Table 72.  FGT PMA Fractional k Counter and Strobe Register Addresses
Channel Location in Quad PLL Fractional k Counter Register Strobe Register
0 Slow 0x44000[30:9] 0x4400C[17]
Medium 0x44100[30:9] 0x4410C[17]
Fast 0x44200[30:9] 0x4420C[17]
1 Slow 0x4C000[30:9] 0x4C00C[17]
Medium 0x4C100[30:9] 0x4C10C[17]
Fast 0x4C200[30:9] 0x4C20C[17]
2 Slow 0x54000[30:9] 0x5r00C[17]
Medium 0x54100[30:9] 0x5410C[17]
Fast 0x54200[30:9] 0x5420C[17]
3 Slow 0x5C000[30:9] 0x5C00C[17]
Medium 0x5C100[30:9] 0x5C10C[17]
Fast 0x5C200[30:9] 0x5C20C[17]
You can find the transceiver location and PLL selected in the <design_name>.syn.rpt generated by the Intel® Quartus® Prime Pro Edition software as shown in the following figure.

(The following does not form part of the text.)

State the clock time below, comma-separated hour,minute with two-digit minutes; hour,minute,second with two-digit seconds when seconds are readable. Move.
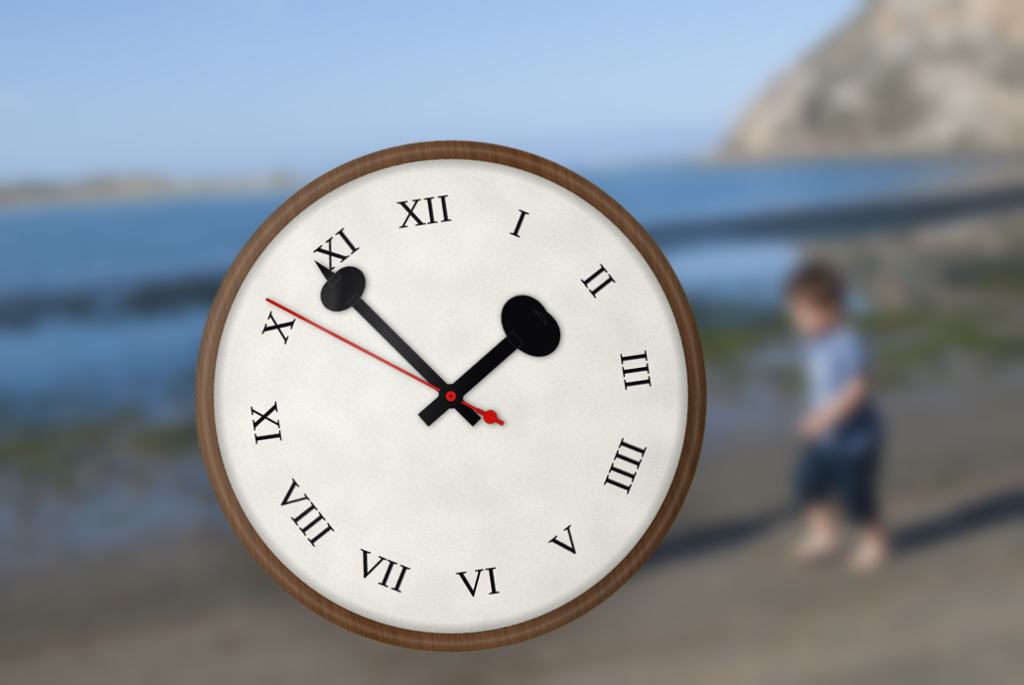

Figure 77. Sample Intel® Quartus® Prime Pro Edition Software Synthesis Compilation Result
; z1577a_u_ux_quad_3__ux3_synth_lc_med_en         ; enable                                   ; String        ;
; z1577a_u_ux_quad_3__ux3_synth_lc_med_f_out_hz           ; 0000000001010110011011010011111010000000 ; Unsigned Binary;
; z1577a_u_ux_quad_3__ux3_synth_lc_med_f_pfd_hz           ; 0000000000000000000000000000000000000000 ; Unsigned Binary;
; z1577a_u_ux_quad_3__ux3_synth_lc_med_f_ref_hz           ; 0000000000001000110110011110111000100000 ; Unsigned Binary;
; z1577a_u_ux_quad_3__ux3_synth_lc_med_f_rx_postdiv_hz    ; 0000000000010001010010010000110010000000 ; Unsigned Binary;
; z1577a_u_ux_quad_3__ux3_synth_lc_med_f_tx_postdiv_hz    ; 0000000000000110111010100000010100000000 ; Unsigned Binary;
; z1577a_u_ux_quad_3__ux3_synth_lc_med_f_vco_hz           ; 0000001010110011011010011111010000000000 ; Unsigned Binary;
; z1577a_u_ux_quad_3__ux3_synth_lc_med_fractional_en      ; enable                                   ; String         ;
; z1577a_u_ux_quad_3__ux3_synth_lc_med_k_counter          ; 0000111010100111001110                   ; Unsigned Binary;
; z1577a_u_ux_quad_3__ux3_synth_lc_med_l_counter          ; 001000                                   ; Unsigned Binary;
; z1577a_u_ux_quad_3__ux3_synth_lc_med_m_counter          ; 000100111                                ; Unsigned Binary;
; z1577a_u_ux_quad_3__ux3_synth_lc_med_n_counter          ; 000001                                   ; Unsigned Binary;
; z1577a_u_ux_quad_3__ux3_synth_lc_med_powerdown_mode     ; false                                    ; String         ;
; z1577a_u_ux_quad_3__ux3_synth_lc_med_primary_use        ; ux3_synth_lc_med_primary_use_disabled    ; String         ;
; z1577a_u_ux_quad_3__ux3_synth_lc_med_rx_postdiv_counter ; 00101000                                 ; Unsigned Binary;
; z1577a_u_ux_quad_3__ux3_synth_lc_med_tx_postdiv_counter ; 01100100                                 ; Unsigned Binary;
; z1577a_u_ux_quad_3__ux3_synth_lc_med_tx_postdiv_fractional_en ; disable                            ; String         ;
In the sample compilation result shown above, the FGT PMA is placed in quad 3, channel 3 and the medium PLL is used. The M counter is 39 (000100111) and the nominal K value is 0.057 (0000111010100111001110/2^22). The LSB in the k counter represents 6 ppb (parts per billion) (1/2^22/39.057). The k counter register address is 0x5C100[30:9] and the strobe register bit address is 0x5C10C[17].